Asia Society’s new exhibition, After Darkness: Southeast Asian Art in the Wake of History, turns for answers to the artists of three countries—Indonesia, Vietnam, and Myanmar—that have weathered times of great sociopolitical upheaval.

“We thought it would be productive to look to those who have already gone through the kinds of events we are going through now,” said Boon Hui Tan, director of the Asia Society Museum in New York City, at a panel discussion on September 12. The panel included three of the exhibition’s featured artists.

One member of the panel, FX Harsano, an Indonesian of Chinese descent whose work often challenged the brutal Suharto dictatorship that held power in the country for more than 30 years, spoke about his art as a channel for finding his own identity. The Chinese minority in Indonesia has been subject to harsh discrimination, violence, and a forced assimilation that has buried their history.

In Writing in the Rain, Harsano traces the characters of his Chinese name as water washes them away. At 68 years old, it is a name he only recently learned due to policies that forced assimilation on Chinese Indonesians and prevented them from learning about their heritage.

Like Harsano, fellow panelist Nge Lay, who began creating art while Myanmar was under military dictatorship, uses her work to process societal suffering as well as her own pain.

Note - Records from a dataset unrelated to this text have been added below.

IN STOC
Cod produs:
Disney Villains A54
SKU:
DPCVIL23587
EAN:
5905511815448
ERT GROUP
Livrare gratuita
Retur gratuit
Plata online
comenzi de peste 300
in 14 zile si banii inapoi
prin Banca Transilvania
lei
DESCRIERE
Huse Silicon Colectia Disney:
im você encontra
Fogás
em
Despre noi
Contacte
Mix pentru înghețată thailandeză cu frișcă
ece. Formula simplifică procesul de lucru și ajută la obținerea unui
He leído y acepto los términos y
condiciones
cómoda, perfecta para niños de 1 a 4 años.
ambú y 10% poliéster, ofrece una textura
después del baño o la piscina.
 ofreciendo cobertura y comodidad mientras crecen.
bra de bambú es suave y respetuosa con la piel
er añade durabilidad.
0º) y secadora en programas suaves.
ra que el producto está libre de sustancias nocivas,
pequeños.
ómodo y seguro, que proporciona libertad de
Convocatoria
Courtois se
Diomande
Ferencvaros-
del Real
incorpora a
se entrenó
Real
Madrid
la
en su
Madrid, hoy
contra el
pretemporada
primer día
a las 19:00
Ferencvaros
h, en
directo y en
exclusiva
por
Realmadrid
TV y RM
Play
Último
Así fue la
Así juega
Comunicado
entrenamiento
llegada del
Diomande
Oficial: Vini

A self-taught camerawoman whom Hui Tan credits with “building the contemporary art scene in Myanmar from scratch,” she is virtually unknown within her own country because of the old dictatorship’s neglect of nontraditional art education and a general suspicion of artists.

Nge Lay’s self-portrait series Observing of Self Being Dead is a contemplation of death that is a reaction to both personal health issues and the bloody quashing of demonstrations she witnessed as a child.

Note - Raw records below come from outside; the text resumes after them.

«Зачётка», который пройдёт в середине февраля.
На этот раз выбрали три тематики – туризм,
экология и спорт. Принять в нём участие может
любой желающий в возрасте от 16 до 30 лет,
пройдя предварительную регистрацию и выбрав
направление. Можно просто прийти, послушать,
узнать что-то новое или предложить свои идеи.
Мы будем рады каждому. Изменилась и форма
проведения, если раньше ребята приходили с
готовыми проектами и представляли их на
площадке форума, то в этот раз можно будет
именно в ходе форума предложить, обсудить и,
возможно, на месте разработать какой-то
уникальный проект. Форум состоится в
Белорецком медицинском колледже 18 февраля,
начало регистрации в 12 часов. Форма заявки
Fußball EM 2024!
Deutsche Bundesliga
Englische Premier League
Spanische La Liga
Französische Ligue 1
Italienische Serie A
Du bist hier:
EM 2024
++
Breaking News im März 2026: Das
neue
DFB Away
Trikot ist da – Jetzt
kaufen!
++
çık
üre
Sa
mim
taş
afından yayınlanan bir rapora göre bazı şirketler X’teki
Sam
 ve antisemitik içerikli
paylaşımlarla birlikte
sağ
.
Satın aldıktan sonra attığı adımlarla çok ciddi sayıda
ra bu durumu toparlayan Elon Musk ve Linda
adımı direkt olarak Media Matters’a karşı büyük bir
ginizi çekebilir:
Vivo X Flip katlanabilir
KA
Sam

For the third panelist, Tuan Andrew Nguyen, the economic changes he’s seen in his home country of Vietnam have altered Vietnamese social life and its longstanding moral principles at an alarmingly quick rate. A child refugee who returned to Vietnam as an adult, he is one-third of the artist collective The Propeller Group, whose multimedia work reckons with their nation’s war-torn history as well as its rapidly developing future.

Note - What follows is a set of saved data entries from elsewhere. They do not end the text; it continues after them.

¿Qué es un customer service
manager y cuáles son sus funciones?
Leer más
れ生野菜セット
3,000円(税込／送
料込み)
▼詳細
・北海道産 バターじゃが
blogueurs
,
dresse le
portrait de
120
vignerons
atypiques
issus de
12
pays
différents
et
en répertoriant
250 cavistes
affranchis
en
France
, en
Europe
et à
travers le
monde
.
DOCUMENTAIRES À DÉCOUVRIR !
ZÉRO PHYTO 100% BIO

A still from The Propeller Group’s video The Dream. A Honda Dream motorbike, long considered to be a status symbol in Vietnam, is left on the streets of Ho Chi Minh City. By morning, it has been picked clean by thieves.

“Context allows you material to work with, whether it be social or political,” said Nguyen, adding that he’s always been drawn to artists who are driven by a concern. Then again, he said, those contexts can also be the very things that prohibit artists from pursuing it.

After Darkness: Southeast Asian Art in the Wake of History is on view through January 21, 2018, at Asia Society, 725 Park Ave., in New York City. Admission is $12.00; $10.00 for seniors and $7.00 for students with ID; free for members and persons under 16. Free on Friday from 6 pm–9 p.m.